ゆんゆんにだけなんてちょっと嫉妬しちゃいますよ…」

なぜかウィズが貴方ですら薄ら寒い思いをする笑顔を貴方に向けている。

貴方は折角だから今回は3人のパーティーの初仕事祝いとして冒険者ギルドで皆で料理を楽しむのもいいが

貴方の家で人形ちゃんも含めて密やかに祝おうと言った。

その際にとびきりのワインも開けようと。

「あら!貴方の推薦するワインなんて楽しみです!

これはもう私が料理の腕を振るうしかないですね!」

ウィズは自分の食事は砂糖水だが、貴方の家では実に見事な家庭料理を作る。

最近はゆんゆんも料理を手伝っているらしい。

貴方も人形ちゃんも料理という概念は理解できても実践はできない。

啓蒙と実行の間にはいまだに厚い壁が横たわっている。

 

そう言いながら貴方達はギルドに保存しておいたキャベツを持って帰ろうとした。

 

『はぁぁぁぁぁぁ!なんでぇ!なんでこんなに買取金額が安いのよ!』

向こうでは誰かが何故かキャベツではなくレタスを狩っただのと言っていた。

貴方はいわゆるスキルをどうするかで悩んでいたが、今回のカズマ少年の実践例を見て盗賊系・潜伏系のスキルを重視することを決意した。

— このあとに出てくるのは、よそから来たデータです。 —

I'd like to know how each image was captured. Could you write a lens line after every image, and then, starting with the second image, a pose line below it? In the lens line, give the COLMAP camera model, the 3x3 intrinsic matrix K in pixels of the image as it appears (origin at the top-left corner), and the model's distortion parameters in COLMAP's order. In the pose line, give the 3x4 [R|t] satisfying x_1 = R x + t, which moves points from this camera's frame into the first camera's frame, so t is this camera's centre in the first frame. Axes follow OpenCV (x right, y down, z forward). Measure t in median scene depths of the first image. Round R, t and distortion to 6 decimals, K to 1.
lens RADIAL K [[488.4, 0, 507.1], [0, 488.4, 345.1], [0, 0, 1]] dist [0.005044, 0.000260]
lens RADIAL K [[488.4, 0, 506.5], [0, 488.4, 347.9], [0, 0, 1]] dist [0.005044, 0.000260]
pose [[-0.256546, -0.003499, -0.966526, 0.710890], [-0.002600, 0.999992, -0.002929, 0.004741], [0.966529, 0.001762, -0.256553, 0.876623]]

背後から音も気配もなく近寄って溜め攻撃を食らわせればそこからの内臓攻撃で相手は死ぬ。

スティールに関してはどうだろうか?殺してから奪ったほうが早いし確実だし相手の反撃も防げると思うのだが?

幸い、貴方の職業であるこの世界のハンターにも似たようなスキルは多い。

貴方は更に良い狩人になるだろう。